### Complete the following
a: Quote the part of the 2003 USA trip passage that opens with the words "Obviously, we went" and closes with "It was magnificent.", word for word.
b: Write what comes next in the account of the 2003 trip to the USA, picking up after its final sentence.

It’s Paddy’s birthday today. In 2003 we went on holiday to the USA. It was brilliant. Although Paddy got sunburn flying over Canada, he was well enough to accept the offer of a free drink from a military type in Chicago where we changed planes before flying to New Orleans. This guy thanked us “for our support”, presumably in the Iraq war. We saw some great music in New Orleans. We found what I assumed to be a typical New Orleans club where Jason Marsalis had got a group together. Unfortunately, I fell asleep on a bar stool but Paddy convinced me that the music was excellent. We also saw Mike Watt at The House Of Blues. We were assured by several people there that he was “awesome” but he was so terrible that we left and found Mike West playing to fewer than 10 people in a tiny club and he definitely was awesome. Leaving New Orleans we travelled North up Highway 61 alongside the Mississippi and stayed a night in Natchez, walking the Confederate line in search of more live music which we eventually found in a casino on a steamboat. Next morning we revisited Highway 61 and stopped for coffee in Greenville. We had no idea that Greenville is notorious for having one of the worst crime rates in the country. We just wandered in obliviously. After escaping with our lives, we visited Dockery Farm, birthplace of the blues. From there we travelled North to Clarksdale to visit The Delta Blues Museum. Whereas these days, apparently, this is a pretty swish place to visit, in 2003 it was charming through its lack of glamour.
We weren’t sure where to go next but after looking at a map, we saw that we were only an hour’s drive away from Oxford, Mississippi or to give it the name that we both knew well, Oxford Town. That’s the name of the song that Bob Dylan wrote in 1962 about a riot at The University of Mississippi (commonly referred to as “Old Miss”). The riot was caused by the enrollment of the first black student, James Meredith. Charles W. Eagle described this event like this: “In a major victory against white supremacy, James Meredith had inflicted a devastating blow to white massive resistance to the civil rights movement and had goaded the national government into using its overpowering force in support of the black freedom struggle.”
When we got to Oxford, we visited a great bookshop called “Square Books” and were told that if we came back at 3:00 p.m., we could see a recording of “Thacker Mountain Radio”. We did this and were treated to some author readings and a performance by a group neither of us had heard of called The Hackensaw Boys. They played three songs and all the members of the band were grouped around one central microphone on a small raised stage. They announced that they would be playing a full set later in the evening at The Lyric Theater which was about 50 yards away from the bookshop.
Obviously, we went to The Lyric Theater in the evening and the first thing that impressed us was the guy behind the bar. His ability to engage with every customer waiting for a drink was unsurpassed. Imagine a typical British pub where the person serving drinks keeps their eyes down, only looking at the customer serving, ignoring everyone who is waiting and then looking up and muttering “who’s next?” Now imagine the complete opposite where every single person waiting feels valued and knows their place in the queue is respected. That was this guy. It was magnificent.

[Extracted records]
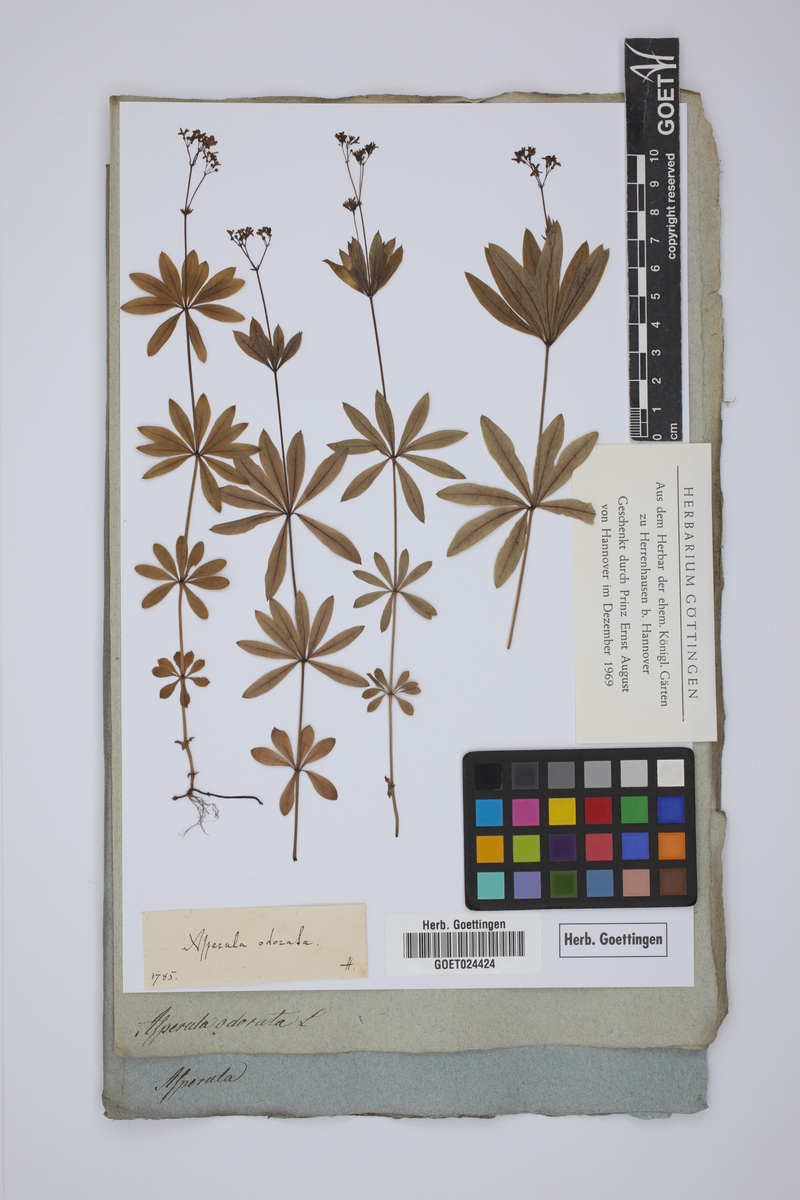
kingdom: Plantae
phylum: Tracheophyta
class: Magnoliopsida
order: Gentianales
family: Rubiaceae
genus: Galium
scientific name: Galium odoratum
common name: Sweet woodruff
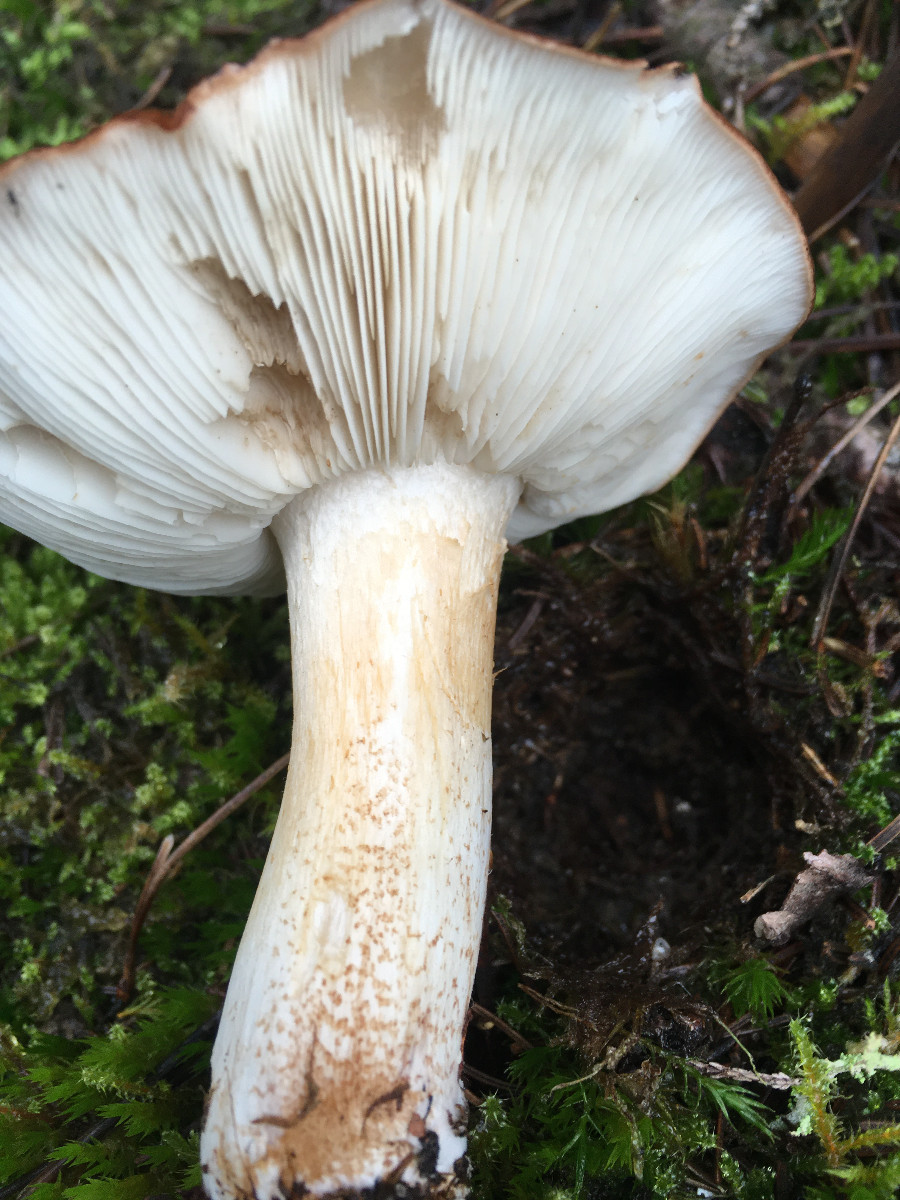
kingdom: Fungi
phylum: Basidiomycota
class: Agaricomycetes
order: Agaricales
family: Tricholomataceae
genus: Tricholoma
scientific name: Tricholoma pessundatum
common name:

### Responses to the tasks
a:
Obviously, we went to The Lyric Theater in the evening and the first thing that impressed us was the guy behind the bar. His ability to engage with every customer waiting for a drink was unsurpassed. Imagine a typical British pub where the person serving drinks keeps their eyes down, only looking at the customer serving, ignoring everyone who is waiting and then looking up and muttering “who’s next?” Now imagine the complete opposite where every single person waiting feels valued and knows their place in the queue is respected. That was this guy. It was magnificent.

b:
We then had a long and dull conversation with a local who claimed to have just got back from the UK having attended Joe Strummer’s funeral (which seems unlikely considering this was April and Joe Strummer had died the previous December). When The Hackensaw Boys came on, they really were awesome. They played a mixture of country, introspective Americana, bluegrass and old time music. The instrumentation was fiddle, mandolin, banjo, guitar, upright bass, accordion, harmonica and laid back percussion. They mixed their set so that a lot of the early songs were slower and introspective and most of the later songs were up tempo, featuring lots of fiddle and by the end, to quote Chuck Berry, “the joint was rocking”.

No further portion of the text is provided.